“Prominent NZ economist and environmentalist, Gareth Morgan,
wants his country 100 percent cat-free and he's willing to go extraordinary
lengths to make it a reality.” Leads the Atlantic.com.
This Eradicate-Killer-Cats Campaign has got me
riled. Let’s stop the bird slaughter and save our cats, I decided and promptly
bought my cat a double belled cat collar. I’d show Mr Morgan. I’d stop my
moggie serving up his first avian dish at dawn. Pft said, Burnt Toast, ‘I’m a
country cat, that’s how I roll’.
BT was riled too, when I put the spiffy electric-blue-belled
stretchy piece of elastic around his throat. It ruffled his fur, made him look
like a cad, not the rural lay about that he is. He mewed and thrashed at his neck
with his hind paws. He got that collar off within two minutes and looked at me
like I was a cruel ringmaster. Fiddlesticks.
I put it back on. Three times.
Strangely, by then he accepted the noose around
his neck. Then he lay back looking like the cat that got the cream AND a fancy new
accessory.
The next morning, he entered our bedroom,
through the toilet window, as is his habit. That awful muffled meow, now with a double belled salute, trumpeted in
his first kill of the day.
What a waste of $14.50, I thought and listened
to sharp incisors crushing delicate bone. It was too late to save it, so I put
the pillow over my head and waited for the alarm. The lady at the vets said
people had been rushing in and buying extra bells, were they also trying to
stem Mr Morgans fury? Save life with cats as we know it? Or save their white
shag pile carpets? Perhaps I needed three bells. Or four? Were the birds around my property deaf
or plain dumb? I got up, picked speckled
wings off the carpet and filled the cat bowl with Purina One.
By 10 am Burnie had toasted another sparrow. This
was followed by a field mouse, (they’re most fun to play with). Then a waxeye
at noon.
The stupid collar had done nothing but instigate
a massacre. Its happy jingle had drawn the defenseless birds to him. He’d
become a feline pied piper.
He disappeared for the rest of the day. Repleat.
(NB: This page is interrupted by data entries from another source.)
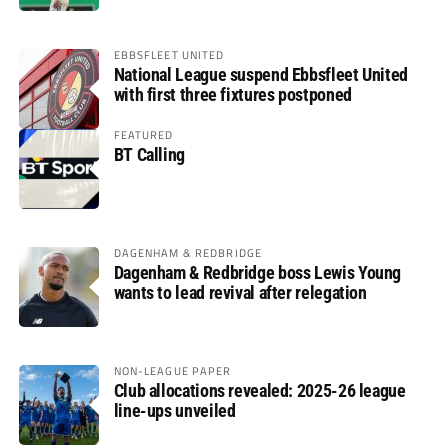
EBBSFLEET UNITED
National League suspend Ebbsfleet United
with first three fixtures postponed
FEATURED
BT Calling
DAGENHAM & REDBRIDGE
Dagenham & Redbridge boss Lewis Young
wants to lead revival after relegation
NON-LEAGUE PAPER
Club allocations revealed: 2025-26 league
line-ups unveiled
Naturally, I worried he’d snagged his brand new
collar on a branch, struggled to free himself and twisted his collar tighter
and tighter around his neck and inadvertently hung himself. Mortal moggie terror welled within.
At 5pm, casual as, Burnt Toast strode into the
courtyard calling that mocking, come-and-see-what-I’ve-killed call, I’m sick to
death hearing. Not another one? He
dropped a sparrow onto the grass and washed his paws. His bells rattled. He was
too hot and bothered to eat. I was too hot and bothered to start cooking the
kid’s dinner and save the birds. Bag tally: 4.
I wanted to contact Mr Morgan. Wouldn’t it be
more humane (fel-ane mm not a word) to do some R & D, to create a
run-away-quick-little-birdie bored cat about to claw you in the neck then eat
you alive device? It could be added to
the microchip Mr Morgan wants inserted in every cat. Responsible owners and all
that.
Instead of jumping in boots and all and dealing
up payback for the lost birds by eradicating the entire cat population of NZ. I
know, I know, Mr Morgan actually wants to neuter every domestic and feral tom
cat so our feline population gradually dies off. Completely.
I’m caught in the middle. I LOVE the company of
cats. I also love our native birds and skinks and geckos. If there is such a
thing as cat shame? I have it. But what
to do. I can’t kill my cat. The kids would be bereft. He sleeps on their bed at
night, when he’s not eating fresh kill under mine.
I’m happy to say by 11.45pm the following day,
collar was still intact and no birds had been consumed. Perhaps it’s all down
to education.
(please note: this cat has constant access to catbix. Birds are most active one hour before sunrise and one hour after sunset).